By requiring this provision, CFC plays the role of the “bad cop.” If a surrogate asks her OB if she has experience with twins, the answer will of course be yes. But Reproductive Endocrinologists have often opined that twins are the highest risk babies precisely because obstetricians do not view them as high risk and requiring a specialist’s care.
We started this perinatologist policy after observing the very different outcome of two surrogates who were carrying twins for parents at the same time. One of those surrogates, Carey, was seeing a perinatologist in addition to her OB, and delivered healthy full-term twins. The other, Tonya, was seeing her OB and, tragically, delivered at only 24 weeks. One baby lived 3 days and the other lived 6. I talked to the babies’ two dads every day. We cried together. The memorial service, which I attended, was gut wrenching. It was not the first preterm death that one of our clients had suffered. But I decided that I really wanted it to be the last.
I thought about all the special tests that Carey had told me her perinatologist performed every time she went to see him…tests to see if the twins were under stress… tests to see if there were signs of preterm labor. We would never know whether Tonya’s preterm delivery could have prevented if she had also been seeing a perinatologist. But we could implement a policy that would leave nothing to chance.
So we implemented our new policy. Given all the effort our parents have gone through to make it just to become pregnant, we knew they would want every effort made to make sure their babies made it full-term. As we expected, the policy was met with grateful appreciation by our intended parents. Our gestational surrogates were cooperative, too. If something happened, they wanted to be able to say that they had done everything they could.
Since then, we have had no more tragic, pre-term deaths.
Surrogates such as Kiona and Brenda have delivered full-term healthy twin pregnancies for their parents.

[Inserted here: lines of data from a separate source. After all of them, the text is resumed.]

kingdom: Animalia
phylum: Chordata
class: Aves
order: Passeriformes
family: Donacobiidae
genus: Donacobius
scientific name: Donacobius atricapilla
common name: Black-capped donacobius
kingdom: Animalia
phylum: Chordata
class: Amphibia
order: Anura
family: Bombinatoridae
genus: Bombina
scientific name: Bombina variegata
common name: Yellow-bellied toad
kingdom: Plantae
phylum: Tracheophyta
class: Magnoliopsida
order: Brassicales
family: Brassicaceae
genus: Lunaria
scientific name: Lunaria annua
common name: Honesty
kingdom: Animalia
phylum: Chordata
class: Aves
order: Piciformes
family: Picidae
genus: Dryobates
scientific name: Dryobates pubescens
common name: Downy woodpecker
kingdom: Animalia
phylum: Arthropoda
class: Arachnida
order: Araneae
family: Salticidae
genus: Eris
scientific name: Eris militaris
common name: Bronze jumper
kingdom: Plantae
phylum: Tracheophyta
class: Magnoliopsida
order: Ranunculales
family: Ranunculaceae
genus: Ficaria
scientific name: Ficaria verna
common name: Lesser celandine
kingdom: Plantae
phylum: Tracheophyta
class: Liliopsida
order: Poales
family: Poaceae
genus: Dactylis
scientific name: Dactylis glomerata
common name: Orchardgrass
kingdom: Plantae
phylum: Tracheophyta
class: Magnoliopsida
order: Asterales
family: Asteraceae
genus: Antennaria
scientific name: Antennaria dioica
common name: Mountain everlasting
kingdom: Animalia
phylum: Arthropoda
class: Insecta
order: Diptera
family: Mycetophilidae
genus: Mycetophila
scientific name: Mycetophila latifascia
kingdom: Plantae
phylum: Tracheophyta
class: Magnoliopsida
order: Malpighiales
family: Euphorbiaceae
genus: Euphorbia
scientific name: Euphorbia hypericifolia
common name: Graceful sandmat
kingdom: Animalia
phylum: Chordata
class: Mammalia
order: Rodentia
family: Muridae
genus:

And when a surrogate shows signs of pre-term labor, she already has a well-established relationship with a perinatologist or high-risk OB – who is immediately consulted. So, for example, when Whitney had pre-term contractions in week 23, she was already a patient of the Johns Hopkins high-risk pre-natal group. Under their care, and through a combination of home and hospitalized bed rest, she managed to carry Susan and Bob’s twins to a healthy, full-term delivery, much to the relief of everyone involved!
So, yes, CDC, there are other factors in addition to how a baby is conceived that affect whether a baby is born pre-term. Those of us who practice in this field every day know that. It’s time that ART stops taking the blame for everything.